Early fibreglass recreational keelboat

The Pearson Triton is a recreational keelboat and one of the first fiberglass boats, introduced at the 1959 National Boat Show in New York City. The design brief was for a 28-foot racer-cruiser boat with stand-up headroom, sleeping accommodation for a family of four and that would cost less than US$10,000. Carl Alberg designed the boat at a price of US$9,700. It launched Alberg's career as a naval architect.

It was inspired by the lines of the traditional Scandinavian Folkboat. It has a spooned raked stem, a raised transom, a keel-mounted rudder controlled by a tiller.

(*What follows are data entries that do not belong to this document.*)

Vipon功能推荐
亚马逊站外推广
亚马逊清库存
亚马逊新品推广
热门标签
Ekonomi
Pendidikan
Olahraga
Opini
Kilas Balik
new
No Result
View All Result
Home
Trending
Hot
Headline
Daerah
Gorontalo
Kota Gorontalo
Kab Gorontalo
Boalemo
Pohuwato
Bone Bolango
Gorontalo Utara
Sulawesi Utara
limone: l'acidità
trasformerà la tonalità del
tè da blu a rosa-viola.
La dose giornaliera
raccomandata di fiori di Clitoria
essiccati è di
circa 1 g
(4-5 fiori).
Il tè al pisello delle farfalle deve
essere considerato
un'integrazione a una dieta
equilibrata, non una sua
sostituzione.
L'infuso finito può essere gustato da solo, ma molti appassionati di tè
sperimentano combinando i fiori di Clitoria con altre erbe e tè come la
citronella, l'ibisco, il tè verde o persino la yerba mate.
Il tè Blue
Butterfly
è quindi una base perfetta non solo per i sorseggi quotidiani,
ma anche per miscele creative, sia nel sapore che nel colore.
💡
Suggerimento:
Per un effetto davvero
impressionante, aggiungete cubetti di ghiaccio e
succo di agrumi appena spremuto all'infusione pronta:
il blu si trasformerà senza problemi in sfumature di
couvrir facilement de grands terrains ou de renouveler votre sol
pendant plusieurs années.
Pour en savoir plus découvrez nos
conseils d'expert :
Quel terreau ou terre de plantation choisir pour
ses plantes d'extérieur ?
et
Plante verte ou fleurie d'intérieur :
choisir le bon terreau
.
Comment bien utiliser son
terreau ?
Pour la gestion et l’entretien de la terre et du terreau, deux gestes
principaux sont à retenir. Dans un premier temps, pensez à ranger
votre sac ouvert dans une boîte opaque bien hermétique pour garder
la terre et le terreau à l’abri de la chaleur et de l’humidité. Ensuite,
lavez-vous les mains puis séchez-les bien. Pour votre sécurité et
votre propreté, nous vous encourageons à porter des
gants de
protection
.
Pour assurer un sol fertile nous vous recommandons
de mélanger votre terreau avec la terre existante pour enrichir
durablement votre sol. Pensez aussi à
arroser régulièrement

There is an anchor locker in the bow.

It has a fractional sloop rig and was available with a yawl rig. The genoas have tracks and the mainsail can be roller reefed.

It was built by Pearson Yachts in Portsmouth, Rhode Island, United States. From 1960 Aeromarine Plastics in California built 150. It has a masthead sloop rig, and solid fiberglass decks. From 1965, Jouët in France built about 60. The deck and coach house roof were redesigned to incorporate a forward cabin windshield, a feature of many Jouët boat designs.

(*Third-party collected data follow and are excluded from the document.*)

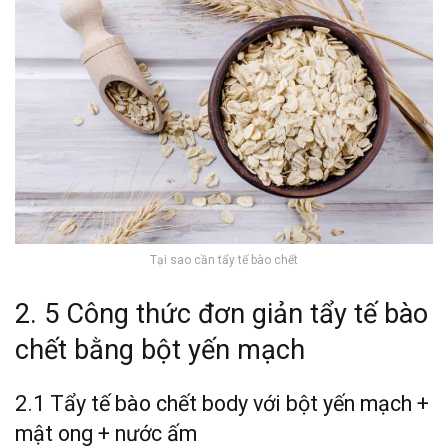
Tại sao cần tẩy tế bào chết
2. 5 Công thức đơn giản tẩy tế bào
chết bằng bột yến mạch
2.1
Tẩy tế bào chết body với bột yến mạch
+
mật ong + nước ấm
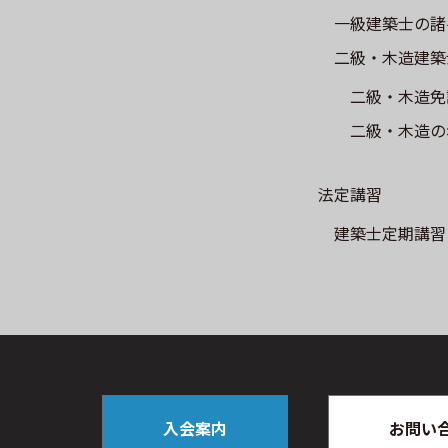
一級建築士の諸
二級・木造建築
二級・木造免
二級・木造の
法定講習
建築士定期講習
入会案内
お問い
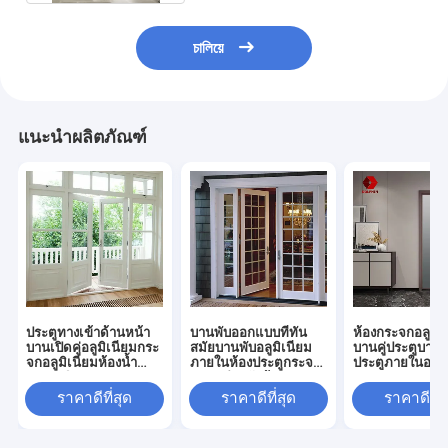
চালিয়ে
แนะนำผลิตภัณฑ์
ประตูทางเข้าด้านหน้า
บานพับออกแบบที่ทัน
ห้องกระจกอลูมิเ
บานเปิดคู่อลูมิเนียมกระ
สมัยบานพับอลูมิเนียม
บานคู่ประตูบานส
จกอลูมิเนียมห้องน้ำ
ภายในห้องประตูกระจก
ประตูภายในอลูมิ
ประตูสวิง
บานคู่สำหรับบ้าน
ราคาดีที่สุด
ราคาดีที่สุด
ราคาดีที่ส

The galley is located on both sides of the cabin at the bottom of the companionway stairs. On the starboard side is a sink that can be covered for use as a chart table. There is also a two-burner LPG stove. The head has a door and is located forward, just aft of the double "V"-berth. Additional sleeping space is provided by two cabin berths.

The Triton was inducted into the now-defunct Sail America American Sailboat Hall of Fame, as "a classic".